(Circuit design data)
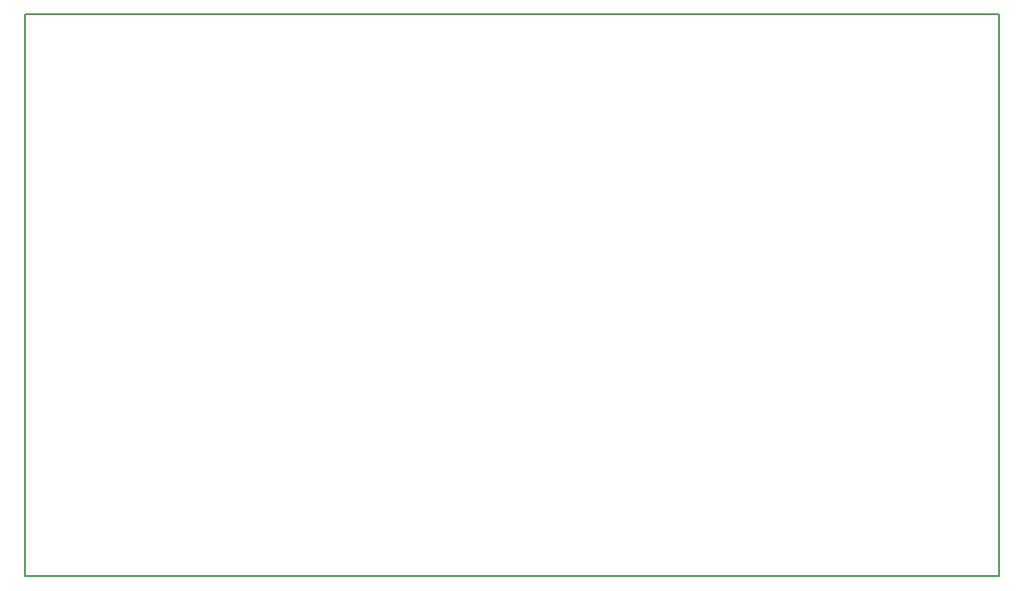
<source format=gbr>
G04 DipTrace 3.3.1.3*
G04 BoardOutline.gbr*
%MOMM*%
G04 #@! TF.FileFunction,Profile*
G04 #@! TF.Part,Single*
%ADD11C,0.14*%
%FSLAX35Y35*%
G04*
G71*
G90*
G75*
G01*
G04 BoardOutline*
%LPD*%
X1000000Y1000000D2*
D11*
X10906000D1*
Y6715000D1*
X1000000D1*
Y1000000D1*
M02*

</source>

Exercise requirements
A single number is required: the count of lines in the entries that include the word "BoardOutline".

Task output
2